▶ _Excerpt provided_:
We have had Walts... WE try and come up with names that we havent had... When you rescue 200-300 dgos a year , you can only have some many of the same names and its confuses the vet, when the dog comes in and they have to figure out who is who


----------



## TheHooch (May 9, 2007)

Maggies mom said:


> We have had Walts... WE try and come up with names that we havent had... When you rescue 200-300 dgos a year , you can only have some many of the same names and its confuses the vet, when the dog comes in and they have to figure out who is who


Sure Sure that sounds to reasonable for me.


----------



## Maggies mom (Jan 6, 2006)

Debles said:


> He won't be a foster long!


I will be keeping him for at least a month.


----------



## tintallie (May 31, 2006)

*cough*failed*cough*foster*cough*


----------



## Maggies mom (Jan 6, 2006)

tintallie said:


> *cough*failed*cough*foster*cough*


Nope.. as much as I would like...the Inn is full and 4 is a good even number


----------



## GoldenOwner12 (Jun 18, 2008)

Poor puppy how could any breeder just toss a puppy away cause his ears are little long, Well with that said that breeder doesn't deserve to breed she/he could have found the prefect home even if at a discounted price or for free. Sounds like this breeder was in it for the money. Poor puppy is better off without this breeder. So glad he is now safe with rescue. Hope he finds a wanderfull home where they will love him no matter what.

▶ _Given information_:

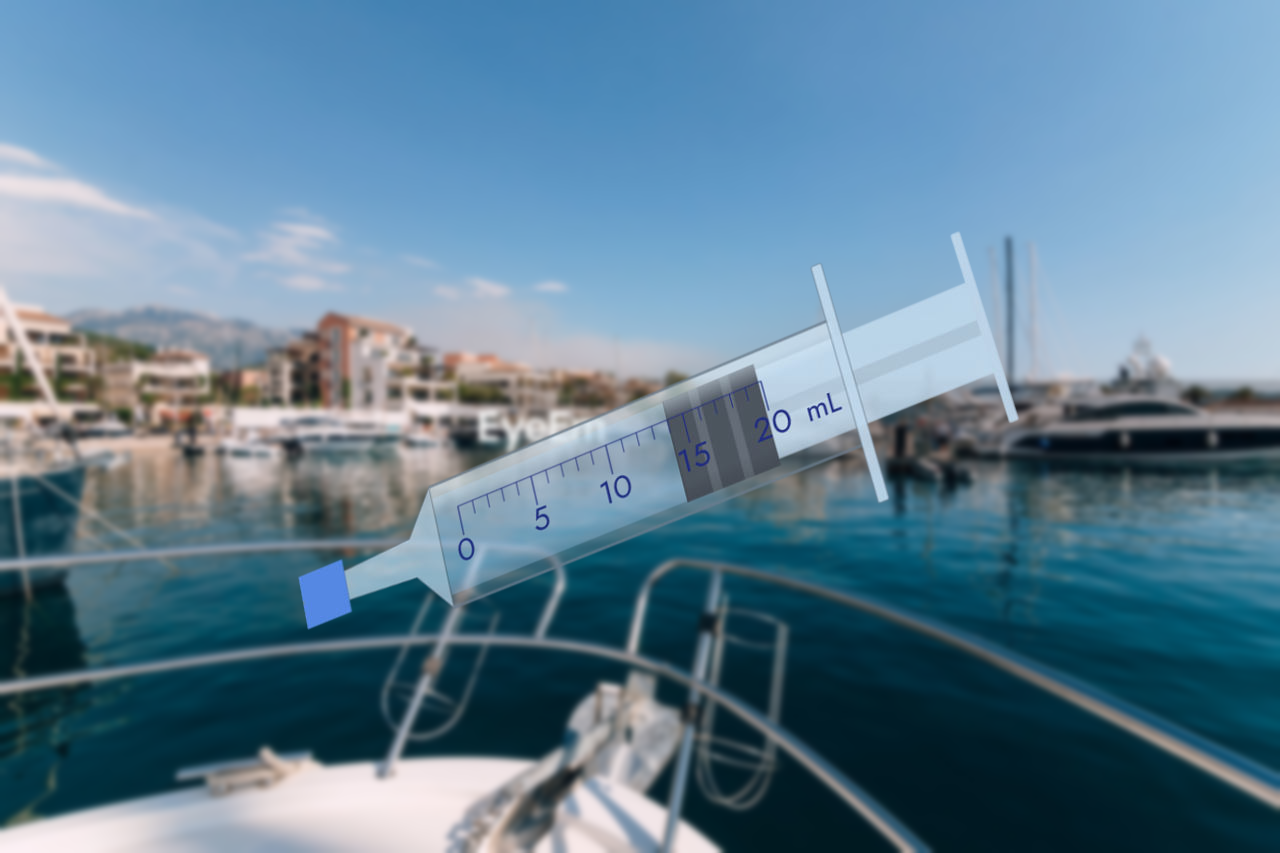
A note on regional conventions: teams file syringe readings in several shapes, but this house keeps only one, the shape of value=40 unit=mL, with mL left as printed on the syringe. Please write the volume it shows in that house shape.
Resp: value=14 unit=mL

▶ _Tasks to carry out_:
[a] In the dog rescue thread, reproduce the passage from "## GoldenOwner12 (Jun" to "no matter what.".
[b] In the dog rescue thread, how many dogs a year does Maggies mom say they rescue?
The listing has no connection to the dog rescue thread.

▶ _Responses to the tasks_:
[a]
## GoldenOwner12 (Jun 18, 2008)

Poor puppy how could any breeder just toss a puppy away cause his ears are little long, Well with that said that breeder doesn't deserve to breed she/he could have found the prefect home even if at a discounted price or for free. Sounds like this breeder was in it for the money. Poor puppy is better off without this breeder. So glad he is now safe with rescue. Hope he finds a wanderfull home where they will love him no matter what.

[b] 200 to 300 dogs a year.